Required work: Beginning with the line containing "30: (766, 286, 1.32)", transcribe every line exactly down to the last one in the records below, and drop the pictures.

Material provided below:

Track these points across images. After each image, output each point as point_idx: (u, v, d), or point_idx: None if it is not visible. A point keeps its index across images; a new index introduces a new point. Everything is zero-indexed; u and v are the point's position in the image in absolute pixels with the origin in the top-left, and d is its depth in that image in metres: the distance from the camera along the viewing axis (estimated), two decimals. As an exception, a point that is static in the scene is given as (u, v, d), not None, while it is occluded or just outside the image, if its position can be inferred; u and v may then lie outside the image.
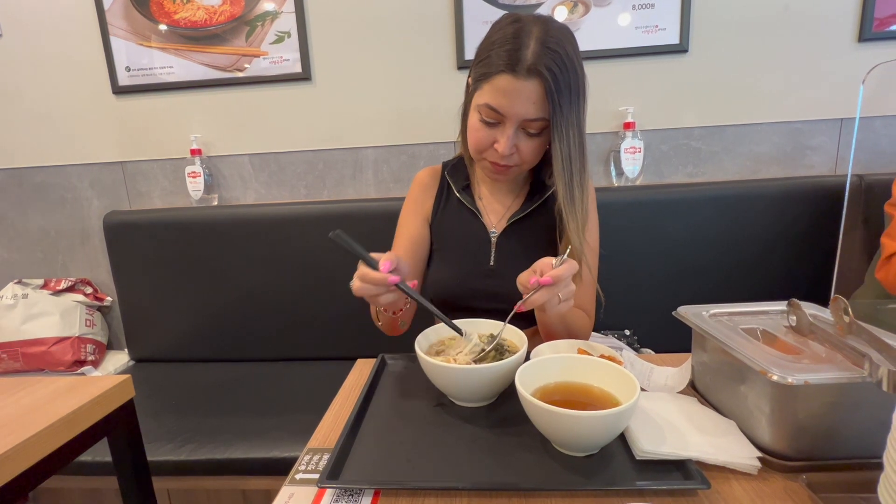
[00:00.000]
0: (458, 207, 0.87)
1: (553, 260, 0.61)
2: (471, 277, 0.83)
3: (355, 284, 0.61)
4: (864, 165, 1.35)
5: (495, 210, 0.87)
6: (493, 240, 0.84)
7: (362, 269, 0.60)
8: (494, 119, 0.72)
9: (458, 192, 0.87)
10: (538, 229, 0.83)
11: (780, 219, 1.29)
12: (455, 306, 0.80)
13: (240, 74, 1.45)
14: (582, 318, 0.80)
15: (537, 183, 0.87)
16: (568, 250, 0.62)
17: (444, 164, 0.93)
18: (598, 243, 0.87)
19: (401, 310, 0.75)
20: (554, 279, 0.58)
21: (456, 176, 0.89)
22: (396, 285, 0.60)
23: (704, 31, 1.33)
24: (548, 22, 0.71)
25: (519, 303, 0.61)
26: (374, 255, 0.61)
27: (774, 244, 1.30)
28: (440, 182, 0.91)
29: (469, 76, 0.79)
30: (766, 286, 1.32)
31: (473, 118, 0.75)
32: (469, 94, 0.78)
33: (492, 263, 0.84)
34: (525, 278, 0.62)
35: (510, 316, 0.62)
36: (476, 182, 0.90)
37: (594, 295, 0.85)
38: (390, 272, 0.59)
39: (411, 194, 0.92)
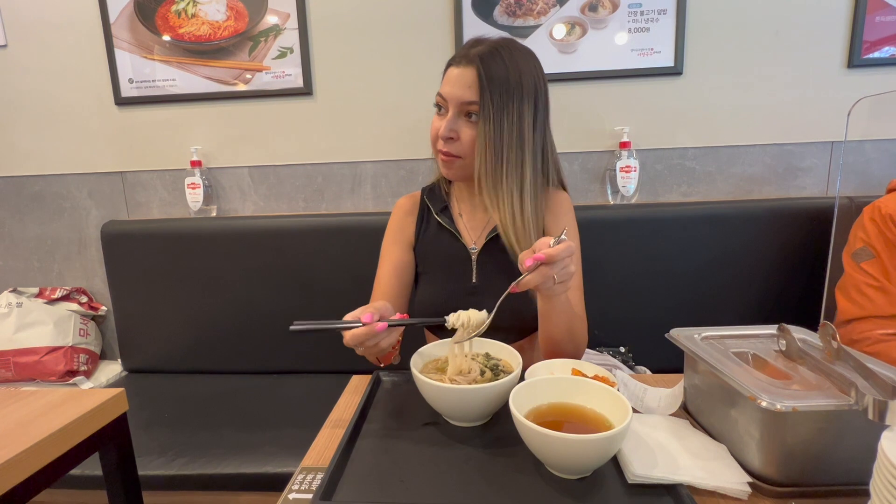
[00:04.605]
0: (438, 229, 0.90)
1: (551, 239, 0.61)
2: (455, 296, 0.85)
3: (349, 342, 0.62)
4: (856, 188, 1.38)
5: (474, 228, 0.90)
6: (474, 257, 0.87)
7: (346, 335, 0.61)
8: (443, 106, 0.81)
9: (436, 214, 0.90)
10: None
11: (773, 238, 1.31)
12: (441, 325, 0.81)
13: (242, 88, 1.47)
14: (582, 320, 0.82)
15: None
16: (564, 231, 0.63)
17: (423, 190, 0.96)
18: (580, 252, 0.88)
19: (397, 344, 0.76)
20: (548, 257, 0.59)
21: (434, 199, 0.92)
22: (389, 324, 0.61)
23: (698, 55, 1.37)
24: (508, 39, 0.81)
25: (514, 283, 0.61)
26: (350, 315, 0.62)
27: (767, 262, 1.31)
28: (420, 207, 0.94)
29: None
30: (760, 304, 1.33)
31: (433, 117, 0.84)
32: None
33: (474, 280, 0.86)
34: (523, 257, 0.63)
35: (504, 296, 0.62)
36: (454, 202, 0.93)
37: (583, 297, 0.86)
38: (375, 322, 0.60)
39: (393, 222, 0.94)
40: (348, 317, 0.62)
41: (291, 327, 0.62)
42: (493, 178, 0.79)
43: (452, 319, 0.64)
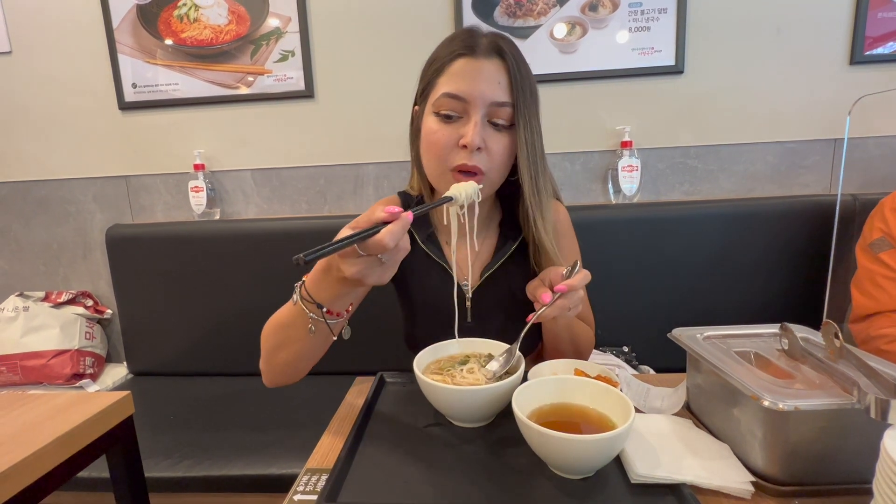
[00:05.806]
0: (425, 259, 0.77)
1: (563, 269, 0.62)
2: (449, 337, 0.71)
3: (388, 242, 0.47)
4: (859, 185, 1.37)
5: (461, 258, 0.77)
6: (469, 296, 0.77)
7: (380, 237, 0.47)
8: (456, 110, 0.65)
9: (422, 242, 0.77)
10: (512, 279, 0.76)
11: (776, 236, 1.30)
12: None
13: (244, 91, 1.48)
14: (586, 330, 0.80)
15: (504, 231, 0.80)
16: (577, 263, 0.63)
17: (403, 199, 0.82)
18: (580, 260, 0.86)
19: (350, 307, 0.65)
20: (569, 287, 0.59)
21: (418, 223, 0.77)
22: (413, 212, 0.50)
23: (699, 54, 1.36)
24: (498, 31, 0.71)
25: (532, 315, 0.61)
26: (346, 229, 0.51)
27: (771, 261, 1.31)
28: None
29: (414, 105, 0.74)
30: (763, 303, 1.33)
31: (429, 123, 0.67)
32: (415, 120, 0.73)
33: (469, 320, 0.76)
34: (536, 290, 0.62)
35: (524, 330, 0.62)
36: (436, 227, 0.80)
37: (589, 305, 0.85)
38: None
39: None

End of Material provided.

The answer:
30: (766, 286, 1.32)
31: (473, 118, 0.75)
32: (469, 94, 0.78)
33: (492, 263, 0.84)
34: (525, 278, 0.62)
35: (510, 316, 0.62)
36: (476, 182, 0.90)
37: (594, 295, 0.85)
38: (390, 272, 0.59)
39: (411, 194, 0.92)
[00:04.605]
0: (438, 229, 0.90)
1: (551, 239, 0.61)
2: (455, 296, 0.85)
3: (349, 342, 0.62)
4: (856, 188, 1.38)
5: (474, 228, 0.90)
6: (474, 257, 0.87)
7: (346, 335, 0.61)
8: (443, 106, 0.81)
9: (436, 214, 0.90)
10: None
11: (773, 238, 1.31)
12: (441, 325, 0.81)
13: (242, 88, 1.47)
14: (582, 320, 0.82)
15: None
16: (564, 231, 0.63)
17: (423, 190, 0.96)
18: (580, 252, 0.88)
19: (397, 344, 0.76)
20: (548, 257, 0.59)
21: (434, 199, 0.92)
22: (389, 324, 0.61)
23: (698, 55, 1.37)
24: (508, 39, 0.81)
25: (514, 283, 0.61)
26: (350, 315, 0.62)
27: (767, 262, 1.31)
28: (420, 207, 0.94)
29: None
30: (760, 304, 1.33)
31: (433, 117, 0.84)
32: None
33: (474, 280, 0.86)
34: (523, 257, 0.63)
35: (504, 296, 0.62)
36: (454, 202, 0.93)
37: (583, 297, 0.86)
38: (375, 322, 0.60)
39: (393, 222, 0.94)
40: (348, 317, 0.62)
41: (291, 327, 0.62)
42: (493, 178, 0.79)
43: (452, 319, 0.64)
[00:05.806]
0: (425, 259, 0.77)
1: (563, 269, 0.62)
2: (449, 337, 0.71)
3: (388, 242, 0.47)
4: (859, 185, 1.37)
5: (461, 258, 0.77)
6: (469, 296, 0.77)
7: (380, 237, 0.47)
8: (456, 110, 0.65)
9: (422, 242, 0.77)
10: (512, 279, 0.76)
11: (776, 236, 1.30)
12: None
13: (244, 91, 1.48)
14: (586, 330, 0.80)
15: (504, 231, 0.80)
16: (577, 263, 0.63)
17: (403, 199, 0.82)
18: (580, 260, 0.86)
19: (350, 307, 0.65)
20: (569, 287, 0.59)
21: (418, 223, 0.77)
22: (413, 212, 0.50)
23: (699, 54, 1.36)
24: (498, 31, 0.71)
25: (532, 315, 0.61)
26: (346, 229, 0.51)
27: (771, 261, 1.31)
28: None
29: (414, 105, 0.74)
30: (763, 303, 1.33)
31: (429, 123, 0.67)
32: (415, 120, 0.73)
33: (469, 320, 0.76)
34: (536, 290, 0.62)
35: (524, 330, 0.62)
36: (436, 227, 0.80)
37: (589, 305, 0.85)
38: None
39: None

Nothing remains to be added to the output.